Text passage:
◆ ◆ ◆

/sagetasks

Python library for building ETL pipelines involving Synapse and data processing workflows

Primary LanguagePythonApache License 2.0Apache-2.0

Sage Prefect Tasks

⚠️ Warning: This repository is a work in progress. ⚠️

Python package of useful Prefect tasks for common use cases at Sage Bionetworks.

Some thoughts are included below the Demo Flow and Usage.

Inspired by Pocket/data-flows.

Demo Flow

Demo Flow

Demo Usage

Getting access

To run this demo, you'll need the following access:

  • You need to ask Bruno for edit-access on the INCLUDE Sandbox Synapse project.
  • You need to ask Bruno for edit-access on the include-sandbox Cavatica project.

Getting set up

# Create a virtual environment with the Python dependencies
pipenv install

# Copy the example `.env` file and update the auth tokens
cp .env.example .env

Run the flow at the command line

You'll need to get set up first.

# Run the demo (pipenv will automatically load the `.env` file)

◆ ◆ ◆

Dataset records:

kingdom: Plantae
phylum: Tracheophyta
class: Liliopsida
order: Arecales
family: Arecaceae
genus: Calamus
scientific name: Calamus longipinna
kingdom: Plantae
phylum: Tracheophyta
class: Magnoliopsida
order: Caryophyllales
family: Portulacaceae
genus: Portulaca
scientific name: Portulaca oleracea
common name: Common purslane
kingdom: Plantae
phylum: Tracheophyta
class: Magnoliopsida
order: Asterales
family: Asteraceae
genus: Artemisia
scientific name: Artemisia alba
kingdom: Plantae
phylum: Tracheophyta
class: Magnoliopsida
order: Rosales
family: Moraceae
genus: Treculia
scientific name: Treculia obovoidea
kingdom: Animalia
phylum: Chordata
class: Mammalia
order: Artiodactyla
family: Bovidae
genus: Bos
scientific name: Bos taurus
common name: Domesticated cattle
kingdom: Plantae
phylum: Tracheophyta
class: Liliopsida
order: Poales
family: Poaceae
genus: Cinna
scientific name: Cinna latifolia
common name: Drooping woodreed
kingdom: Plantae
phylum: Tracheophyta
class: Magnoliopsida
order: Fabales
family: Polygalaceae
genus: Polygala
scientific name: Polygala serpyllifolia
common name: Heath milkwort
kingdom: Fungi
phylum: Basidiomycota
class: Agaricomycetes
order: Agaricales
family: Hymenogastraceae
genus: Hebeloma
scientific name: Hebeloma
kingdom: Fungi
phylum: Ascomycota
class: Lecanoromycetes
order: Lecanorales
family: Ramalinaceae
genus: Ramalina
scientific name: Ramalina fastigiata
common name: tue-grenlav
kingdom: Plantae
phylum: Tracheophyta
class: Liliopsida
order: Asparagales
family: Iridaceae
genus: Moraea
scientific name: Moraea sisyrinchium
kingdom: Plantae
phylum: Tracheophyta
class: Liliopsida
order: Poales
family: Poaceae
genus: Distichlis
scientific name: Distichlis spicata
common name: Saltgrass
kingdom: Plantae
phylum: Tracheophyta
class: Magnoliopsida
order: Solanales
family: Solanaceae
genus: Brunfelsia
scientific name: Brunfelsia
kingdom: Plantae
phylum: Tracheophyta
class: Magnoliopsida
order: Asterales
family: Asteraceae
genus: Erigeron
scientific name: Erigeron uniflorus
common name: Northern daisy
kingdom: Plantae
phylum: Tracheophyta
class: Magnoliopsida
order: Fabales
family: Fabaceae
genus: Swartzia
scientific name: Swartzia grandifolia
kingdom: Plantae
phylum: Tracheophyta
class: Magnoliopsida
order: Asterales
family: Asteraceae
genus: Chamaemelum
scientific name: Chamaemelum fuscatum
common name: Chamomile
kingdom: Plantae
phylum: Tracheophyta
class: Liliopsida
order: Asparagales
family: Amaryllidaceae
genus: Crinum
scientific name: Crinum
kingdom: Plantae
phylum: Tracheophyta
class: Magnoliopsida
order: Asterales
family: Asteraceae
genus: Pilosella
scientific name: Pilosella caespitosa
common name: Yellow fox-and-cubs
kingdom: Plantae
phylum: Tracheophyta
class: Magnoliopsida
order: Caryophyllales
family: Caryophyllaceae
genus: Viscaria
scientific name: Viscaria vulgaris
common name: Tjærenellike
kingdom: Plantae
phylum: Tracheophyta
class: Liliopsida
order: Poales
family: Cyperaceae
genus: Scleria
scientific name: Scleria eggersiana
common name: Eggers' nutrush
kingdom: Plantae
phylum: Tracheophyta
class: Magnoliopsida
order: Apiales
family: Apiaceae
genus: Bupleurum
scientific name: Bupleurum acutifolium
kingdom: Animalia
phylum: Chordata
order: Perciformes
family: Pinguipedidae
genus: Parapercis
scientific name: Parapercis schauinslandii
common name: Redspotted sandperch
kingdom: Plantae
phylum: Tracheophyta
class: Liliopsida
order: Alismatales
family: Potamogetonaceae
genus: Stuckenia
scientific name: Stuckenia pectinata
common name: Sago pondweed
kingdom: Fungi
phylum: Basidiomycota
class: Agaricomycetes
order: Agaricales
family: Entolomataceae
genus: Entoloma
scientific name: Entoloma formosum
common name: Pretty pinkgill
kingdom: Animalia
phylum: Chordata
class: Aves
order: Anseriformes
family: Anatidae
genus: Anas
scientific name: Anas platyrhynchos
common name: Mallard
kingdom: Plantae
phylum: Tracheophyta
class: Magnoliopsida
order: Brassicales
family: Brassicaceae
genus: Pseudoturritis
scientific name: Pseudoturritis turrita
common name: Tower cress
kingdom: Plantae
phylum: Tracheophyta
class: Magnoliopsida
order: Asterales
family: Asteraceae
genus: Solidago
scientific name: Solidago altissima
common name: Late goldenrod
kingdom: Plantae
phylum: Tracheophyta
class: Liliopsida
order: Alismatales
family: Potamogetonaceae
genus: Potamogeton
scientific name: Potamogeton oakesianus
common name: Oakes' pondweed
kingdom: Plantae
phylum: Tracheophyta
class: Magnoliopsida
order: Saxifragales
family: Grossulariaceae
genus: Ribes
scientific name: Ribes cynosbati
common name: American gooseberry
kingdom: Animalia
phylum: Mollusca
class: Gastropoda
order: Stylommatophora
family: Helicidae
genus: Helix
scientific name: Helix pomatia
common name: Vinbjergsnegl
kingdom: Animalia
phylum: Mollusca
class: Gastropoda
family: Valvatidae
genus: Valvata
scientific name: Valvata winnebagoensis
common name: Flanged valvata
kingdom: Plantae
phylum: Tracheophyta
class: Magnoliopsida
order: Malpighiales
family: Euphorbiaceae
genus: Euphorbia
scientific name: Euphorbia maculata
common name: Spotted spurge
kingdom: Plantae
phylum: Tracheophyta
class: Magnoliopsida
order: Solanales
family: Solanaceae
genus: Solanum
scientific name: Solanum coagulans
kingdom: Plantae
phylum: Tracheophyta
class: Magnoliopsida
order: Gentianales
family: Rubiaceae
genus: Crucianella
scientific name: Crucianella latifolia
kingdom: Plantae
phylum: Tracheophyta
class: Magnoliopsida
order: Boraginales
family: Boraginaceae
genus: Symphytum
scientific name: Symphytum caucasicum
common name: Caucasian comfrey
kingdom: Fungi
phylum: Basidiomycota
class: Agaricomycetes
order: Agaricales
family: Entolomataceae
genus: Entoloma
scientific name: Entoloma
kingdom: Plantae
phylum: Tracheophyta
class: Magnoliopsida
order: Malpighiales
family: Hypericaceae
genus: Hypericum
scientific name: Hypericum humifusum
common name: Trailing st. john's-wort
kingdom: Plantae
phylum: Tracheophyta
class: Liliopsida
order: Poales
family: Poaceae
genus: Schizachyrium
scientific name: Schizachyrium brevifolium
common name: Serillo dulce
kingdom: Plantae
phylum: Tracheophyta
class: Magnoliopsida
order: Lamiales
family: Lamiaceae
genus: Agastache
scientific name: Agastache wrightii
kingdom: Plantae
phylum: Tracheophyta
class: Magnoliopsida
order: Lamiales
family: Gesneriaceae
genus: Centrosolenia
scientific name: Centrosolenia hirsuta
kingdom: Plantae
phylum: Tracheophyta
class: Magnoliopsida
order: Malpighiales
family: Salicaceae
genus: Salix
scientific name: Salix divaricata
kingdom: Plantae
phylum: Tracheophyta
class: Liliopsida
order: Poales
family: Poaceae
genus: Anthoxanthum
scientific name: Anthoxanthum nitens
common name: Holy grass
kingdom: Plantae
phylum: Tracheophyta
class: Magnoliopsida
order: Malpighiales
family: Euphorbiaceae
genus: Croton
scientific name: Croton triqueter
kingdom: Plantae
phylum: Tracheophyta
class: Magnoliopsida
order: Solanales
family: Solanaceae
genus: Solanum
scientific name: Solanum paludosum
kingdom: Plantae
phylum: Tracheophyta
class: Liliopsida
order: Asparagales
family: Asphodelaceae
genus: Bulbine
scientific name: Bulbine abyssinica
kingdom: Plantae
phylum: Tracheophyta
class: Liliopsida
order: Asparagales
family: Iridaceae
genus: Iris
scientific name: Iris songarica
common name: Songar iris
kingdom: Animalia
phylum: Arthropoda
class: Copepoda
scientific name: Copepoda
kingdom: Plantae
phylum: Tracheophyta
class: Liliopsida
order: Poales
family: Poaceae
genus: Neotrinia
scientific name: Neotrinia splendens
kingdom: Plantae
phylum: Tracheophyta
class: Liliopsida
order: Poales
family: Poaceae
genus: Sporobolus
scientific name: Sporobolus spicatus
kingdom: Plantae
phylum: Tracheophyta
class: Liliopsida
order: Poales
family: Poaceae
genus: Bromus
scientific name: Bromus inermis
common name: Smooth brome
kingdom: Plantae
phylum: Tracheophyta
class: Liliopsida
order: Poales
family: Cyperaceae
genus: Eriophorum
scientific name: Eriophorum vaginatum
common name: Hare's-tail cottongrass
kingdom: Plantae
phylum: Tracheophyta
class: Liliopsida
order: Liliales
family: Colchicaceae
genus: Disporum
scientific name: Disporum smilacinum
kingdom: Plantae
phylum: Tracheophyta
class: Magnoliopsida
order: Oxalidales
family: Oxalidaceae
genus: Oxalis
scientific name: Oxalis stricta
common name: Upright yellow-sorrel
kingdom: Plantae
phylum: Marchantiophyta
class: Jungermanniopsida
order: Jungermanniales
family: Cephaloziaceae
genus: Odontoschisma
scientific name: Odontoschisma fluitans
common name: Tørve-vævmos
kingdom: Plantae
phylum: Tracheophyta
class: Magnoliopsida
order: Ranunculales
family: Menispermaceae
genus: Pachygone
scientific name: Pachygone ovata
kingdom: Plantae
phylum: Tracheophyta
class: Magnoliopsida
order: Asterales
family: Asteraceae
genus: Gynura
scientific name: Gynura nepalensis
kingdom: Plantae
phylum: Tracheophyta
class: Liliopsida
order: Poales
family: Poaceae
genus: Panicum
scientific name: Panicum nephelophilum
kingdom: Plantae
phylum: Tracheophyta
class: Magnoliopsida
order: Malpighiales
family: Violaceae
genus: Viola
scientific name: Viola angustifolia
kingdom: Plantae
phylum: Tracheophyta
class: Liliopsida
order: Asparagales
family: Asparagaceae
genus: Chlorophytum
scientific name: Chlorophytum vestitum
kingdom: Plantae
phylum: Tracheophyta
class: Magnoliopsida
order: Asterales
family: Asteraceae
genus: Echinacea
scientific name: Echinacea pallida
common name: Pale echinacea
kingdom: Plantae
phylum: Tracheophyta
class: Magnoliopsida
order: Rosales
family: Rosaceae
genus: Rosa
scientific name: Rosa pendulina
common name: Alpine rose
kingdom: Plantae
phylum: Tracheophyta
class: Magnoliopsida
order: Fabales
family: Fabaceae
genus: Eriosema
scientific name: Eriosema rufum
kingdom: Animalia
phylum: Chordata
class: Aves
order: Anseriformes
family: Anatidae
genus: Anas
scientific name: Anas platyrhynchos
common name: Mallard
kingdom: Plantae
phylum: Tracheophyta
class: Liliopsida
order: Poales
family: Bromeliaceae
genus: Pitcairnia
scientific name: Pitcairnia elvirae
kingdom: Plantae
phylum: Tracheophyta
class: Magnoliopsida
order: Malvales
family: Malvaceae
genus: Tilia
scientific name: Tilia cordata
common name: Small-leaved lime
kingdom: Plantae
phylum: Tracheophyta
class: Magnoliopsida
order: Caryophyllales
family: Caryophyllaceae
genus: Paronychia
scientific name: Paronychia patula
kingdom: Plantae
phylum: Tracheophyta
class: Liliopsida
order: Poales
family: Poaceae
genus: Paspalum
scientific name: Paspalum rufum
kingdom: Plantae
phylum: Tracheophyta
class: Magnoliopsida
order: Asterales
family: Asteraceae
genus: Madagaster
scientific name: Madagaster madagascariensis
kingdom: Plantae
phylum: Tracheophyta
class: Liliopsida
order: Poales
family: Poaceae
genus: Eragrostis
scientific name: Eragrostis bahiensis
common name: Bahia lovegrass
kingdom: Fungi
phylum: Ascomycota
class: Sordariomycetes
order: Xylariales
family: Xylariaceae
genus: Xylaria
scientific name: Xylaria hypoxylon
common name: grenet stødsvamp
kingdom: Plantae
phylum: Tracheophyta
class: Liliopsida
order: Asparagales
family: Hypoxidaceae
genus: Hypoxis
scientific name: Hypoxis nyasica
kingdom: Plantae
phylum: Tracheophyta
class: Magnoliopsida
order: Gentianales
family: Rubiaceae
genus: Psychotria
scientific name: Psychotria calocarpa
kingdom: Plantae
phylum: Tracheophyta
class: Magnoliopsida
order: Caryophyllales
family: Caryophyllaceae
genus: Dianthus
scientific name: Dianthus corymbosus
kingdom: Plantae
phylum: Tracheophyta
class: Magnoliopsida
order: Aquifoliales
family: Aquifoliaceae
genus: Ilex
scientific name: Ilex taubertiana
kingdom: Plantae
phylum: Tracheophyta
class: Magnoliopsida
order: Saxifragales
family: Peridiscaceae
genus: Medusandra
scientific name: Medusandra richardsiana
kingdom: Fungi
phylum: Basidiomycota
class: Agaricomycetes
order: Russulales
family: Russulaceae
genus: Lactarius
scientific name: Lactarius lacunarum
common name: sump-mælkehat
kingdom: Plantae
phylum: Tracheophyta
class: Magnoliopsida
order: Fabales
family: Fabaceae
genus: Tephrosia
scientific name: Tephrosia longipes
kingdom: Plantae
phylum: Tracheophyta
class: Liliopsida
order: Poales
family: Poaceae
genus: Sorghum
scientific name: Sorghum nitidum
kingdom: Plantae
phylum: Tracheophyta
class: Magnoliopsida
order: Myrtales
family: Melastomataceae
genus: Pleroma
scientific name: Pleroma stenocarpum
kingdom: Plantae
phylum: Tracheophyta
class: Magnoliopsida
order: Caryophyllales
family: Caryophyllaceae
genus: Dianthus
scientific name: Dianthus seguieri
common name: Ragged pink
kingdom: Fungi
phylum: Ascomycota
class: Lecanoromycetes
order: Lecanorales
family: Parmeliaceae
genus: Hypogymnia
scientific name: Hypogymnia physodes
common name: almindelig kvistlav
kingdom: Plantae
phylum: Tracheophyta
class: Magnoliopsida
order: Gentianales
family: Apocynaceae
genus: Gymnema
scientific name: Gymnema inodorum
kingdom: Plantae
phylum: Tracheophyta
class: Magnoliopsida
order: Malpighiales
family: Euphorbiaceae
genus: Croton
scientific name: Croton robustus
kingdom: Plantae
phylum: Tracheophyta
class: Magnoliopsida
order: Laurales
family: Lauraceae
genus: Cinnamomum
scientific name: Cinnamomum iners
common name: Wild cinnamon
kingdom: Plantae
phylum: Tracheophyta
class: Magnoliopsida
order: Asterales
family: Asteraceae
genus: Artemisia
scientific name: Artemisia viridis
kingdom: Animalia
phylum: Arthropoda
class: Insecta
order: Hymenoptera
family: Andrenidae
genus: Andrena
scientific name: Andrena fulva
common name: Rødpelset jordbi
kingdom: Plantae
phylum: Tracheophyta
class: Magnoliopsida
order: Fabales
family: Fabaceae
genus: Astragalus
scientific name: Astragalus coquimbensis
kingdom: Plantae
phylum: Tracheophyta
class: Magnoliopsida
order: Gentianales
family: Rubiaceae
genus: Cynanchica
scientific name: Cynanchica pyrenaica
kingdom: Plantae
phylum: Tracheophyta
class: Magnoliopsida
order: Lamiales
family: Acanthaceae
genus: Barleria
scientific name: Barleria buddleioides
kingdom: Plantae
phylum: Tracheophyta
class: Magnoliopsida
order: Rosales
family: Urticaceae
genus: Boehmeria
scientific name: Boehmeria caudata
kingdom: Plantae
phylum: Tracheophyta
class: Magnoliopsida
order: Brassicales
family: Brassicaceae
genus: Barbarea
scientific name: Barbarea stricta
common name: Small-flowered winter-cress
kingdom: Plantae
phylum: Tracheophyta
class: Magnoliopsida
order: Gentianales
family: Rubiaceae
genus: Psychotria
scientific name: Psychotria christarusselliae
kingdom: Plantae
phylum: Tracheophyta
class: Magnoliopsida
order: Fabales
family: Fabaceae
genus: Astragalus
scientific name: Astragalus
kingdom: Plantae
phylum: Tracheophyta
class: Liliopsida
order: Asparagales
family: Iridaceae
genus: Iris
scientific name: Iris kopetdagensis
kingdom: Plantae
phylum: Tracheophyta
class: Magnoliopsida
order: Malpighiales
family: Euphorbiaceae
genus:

◆ ◆ ◆

Set task 1:
Answer these questions from the Sage Prefect Tasks text, one line each:
(a) Which project is the package said to be inspired by?
(b) Whom does the text say to ask for edit-access on the include-sandbox Cavatica project?
(c) What command copies the example `.env` file?
Set task 2:
Translate this sentence from the Sage Prefect Tasks text into Spanish: "You need to ask Bruno for edit-access on the INCLUDE Sandbox Synapse project."

Task solution 1:
(a) Pocket/data-flows
(b) Bruno
(c) cp .env.example .env

Task solution 2:
Necesitas pedirle a Bruno acceso de edición al proyecto INCLUDE Sandbox de Synapse.